The Dud Avocado, by Elaine Dundy

I stumbled across this one somewhat randomly, and I was instantly hooked. It is infectiously delightful, riotously funny, and just overall great. Salinger meets Breakfast at Tiffany's. The madcap adventures of a self-absorbed and slightly ridiculous but strangely lovable young woman in Paris who is living life to the max. Hilarious hijinx galore.

If anyone had put it to me an hour before that I would suddenly find myself in the midst of a bunch of exquisitely mannered seamen whose whole purpose in life was to request the pleasure of my company for the next dance, or see to it that I was constantly supplied with cigarettes and lights and ash trays and pretty compliments, I would have been frankly incredulous (only I wouldn't have used that phrase).

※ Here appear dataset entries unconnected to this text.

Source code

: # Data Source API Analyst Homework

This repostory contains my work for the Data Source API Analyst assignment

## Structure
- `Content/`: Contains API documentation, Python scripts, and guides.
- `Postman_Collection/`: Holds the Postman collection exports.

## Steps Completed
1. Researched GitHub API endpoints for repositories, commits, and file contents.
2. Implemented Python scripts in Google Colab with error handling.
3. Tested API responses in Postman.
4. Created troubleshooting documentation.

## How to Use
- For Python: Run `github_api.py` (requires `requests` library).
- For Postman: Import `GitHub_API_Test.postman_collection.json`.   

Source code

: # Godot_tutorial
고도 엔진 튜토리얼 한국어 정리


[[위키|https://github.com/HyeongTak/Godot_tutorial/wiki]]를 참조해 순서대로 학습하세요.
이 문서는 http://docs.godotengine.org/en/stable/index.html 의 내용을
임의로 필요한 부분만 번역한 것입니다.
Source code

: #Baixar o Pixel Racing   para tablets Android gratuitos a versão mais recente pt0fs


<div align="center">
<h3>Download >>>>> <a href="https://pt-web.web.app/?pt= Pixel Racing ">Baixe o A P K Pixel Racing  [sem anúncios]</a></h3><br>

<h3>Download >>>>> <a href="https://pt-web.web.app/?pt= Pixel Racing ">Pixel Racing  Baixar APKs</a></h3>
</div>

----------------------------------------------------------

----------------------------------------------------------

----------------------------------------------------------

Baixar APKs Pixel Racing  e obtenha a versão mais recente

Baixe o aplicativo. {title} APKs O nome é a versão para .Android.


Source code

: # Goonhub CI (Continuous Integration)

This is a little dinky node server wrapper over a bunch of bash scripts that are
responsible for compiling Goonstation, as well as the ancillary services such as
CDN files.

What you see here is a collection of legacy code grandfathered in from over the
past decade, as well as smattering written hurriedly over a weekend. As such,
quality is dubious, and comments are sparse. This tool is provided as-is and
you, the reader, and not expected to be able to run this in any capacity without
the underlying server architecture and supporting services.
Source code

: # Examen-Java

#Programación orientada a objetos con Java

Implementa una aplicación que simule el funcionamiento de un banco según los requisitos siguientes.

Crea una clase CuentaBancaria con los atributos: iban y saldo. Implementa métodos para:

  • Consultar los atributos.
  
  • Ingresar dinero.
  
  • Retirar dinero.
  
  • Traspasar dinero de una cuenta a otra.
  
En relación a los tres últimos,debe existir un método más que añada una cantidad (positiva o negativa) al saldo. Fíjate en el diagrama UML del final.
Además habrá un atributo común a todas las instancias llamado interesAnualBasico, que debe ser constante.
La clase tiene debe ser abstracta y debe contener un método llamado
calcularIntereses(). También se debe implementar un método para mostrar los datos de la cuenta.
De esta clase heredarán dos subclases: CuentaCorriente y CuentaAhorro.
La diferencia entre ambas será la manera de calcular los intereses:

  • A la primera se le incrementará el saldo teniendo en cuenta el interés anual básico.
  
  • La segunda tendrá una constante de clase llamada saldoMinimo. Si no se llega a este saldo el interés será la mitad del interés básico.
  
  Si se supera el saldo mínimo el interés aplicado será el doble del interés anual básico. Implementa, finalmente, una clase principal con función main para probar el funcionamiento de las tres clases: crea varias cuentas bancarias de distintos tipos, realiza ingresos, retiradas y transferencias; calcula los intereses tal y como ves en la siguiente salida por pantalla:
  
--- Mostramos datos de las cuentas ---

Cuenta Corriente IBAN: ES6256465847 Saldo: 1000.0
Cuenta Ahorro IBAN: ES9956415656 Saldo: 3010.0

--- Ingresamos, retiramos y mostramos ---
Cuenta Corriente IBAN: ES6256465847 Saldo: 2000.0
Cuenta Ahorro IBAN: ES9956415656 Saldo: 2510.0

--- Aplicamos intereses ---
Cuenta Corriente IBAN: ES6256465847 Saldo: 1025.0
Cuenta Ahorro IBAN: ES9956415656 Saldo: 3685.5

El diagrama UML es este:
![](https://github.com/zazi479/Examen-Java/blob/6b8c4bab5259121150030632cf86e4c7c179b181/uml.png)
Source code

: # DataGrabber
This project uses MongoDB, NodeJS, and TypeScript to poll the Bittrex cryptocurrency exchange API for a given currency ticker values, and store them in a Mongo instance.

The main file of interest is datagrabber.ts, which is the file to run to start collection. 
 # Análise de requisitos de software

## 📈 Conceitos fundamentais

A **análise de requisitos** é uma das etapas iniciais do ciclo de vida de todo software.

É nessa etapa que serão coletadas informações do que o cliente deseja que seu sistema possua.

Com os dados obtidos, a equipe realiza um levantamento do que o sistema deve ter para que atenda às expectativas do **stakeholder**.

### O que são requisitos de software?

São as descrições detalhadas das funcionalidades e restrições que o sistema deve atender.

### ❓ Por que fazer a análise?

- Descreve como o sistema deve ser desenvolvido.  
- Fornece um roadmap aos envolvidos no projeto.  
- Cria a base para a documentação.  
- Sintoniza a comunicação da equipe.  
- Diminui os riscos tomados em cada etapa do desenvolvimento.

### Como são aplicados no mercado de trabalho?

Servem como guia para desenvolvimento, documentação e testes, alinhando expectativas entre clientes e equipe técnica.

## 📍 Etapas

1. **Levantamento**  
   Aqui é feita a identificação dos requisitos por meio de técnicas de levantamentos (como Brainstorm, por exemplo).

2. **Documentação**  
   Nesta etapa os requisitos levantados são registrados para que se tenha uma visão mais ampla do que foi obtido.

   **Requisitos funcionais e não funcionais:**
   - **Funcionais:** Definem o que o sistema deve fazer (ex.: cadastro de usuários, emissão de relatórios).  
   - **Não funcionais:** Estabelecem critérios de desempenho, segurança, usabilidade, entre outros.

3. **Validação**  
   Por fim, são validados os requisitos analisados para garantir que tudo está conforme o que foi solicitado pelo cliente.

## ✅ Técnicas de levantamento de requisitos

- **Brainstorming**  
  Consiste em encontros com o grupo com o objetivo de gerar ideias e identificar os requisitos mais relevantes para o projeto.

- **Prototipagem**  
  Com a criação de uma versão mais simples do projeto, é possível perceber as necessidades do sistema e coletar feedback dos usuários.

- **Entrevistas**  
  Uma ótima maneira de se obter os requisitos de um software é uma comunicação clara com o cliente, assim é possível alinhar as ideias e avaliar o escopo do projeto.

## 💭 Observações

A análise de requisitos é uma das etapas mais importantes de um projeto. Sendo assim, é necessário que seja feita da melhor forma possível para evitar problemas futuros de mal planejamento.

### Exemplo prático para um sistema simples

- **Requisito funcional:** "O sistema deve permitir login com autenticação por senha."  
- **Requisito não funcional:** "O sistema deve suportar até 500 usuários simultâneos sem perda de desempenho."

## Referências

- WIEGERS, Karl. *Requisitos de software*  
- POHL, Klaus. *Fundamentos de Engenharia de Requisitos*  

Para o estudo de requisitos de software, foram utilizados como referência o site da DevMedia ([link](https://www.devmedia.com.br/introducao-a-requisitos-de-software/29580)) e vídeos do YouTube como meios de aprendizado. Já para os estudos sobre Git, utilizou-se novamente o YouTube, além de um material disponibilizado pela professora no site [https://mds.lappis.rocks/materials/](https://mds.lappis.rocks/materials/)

Though Sally Jay Gorce makes some terrible decisions, sometimes out of naivete, sometimes out of sheer idiocy, she also has a certain steely intelligence and resolve. And callow though she may sometimes be, she also has moments of poetic beauty, tossing out phrases like We had dry martinis; great wing-shaped glasses of perfumed-fire, tangy as the early morning air. It's that combination of jaded disillusion, aw shucks American-ness, and occasional lyricism that calls to mind Salinger, to me at least, but J.D. never really allows his characters to have this much fun.

It is such a wonderful book. Go read it.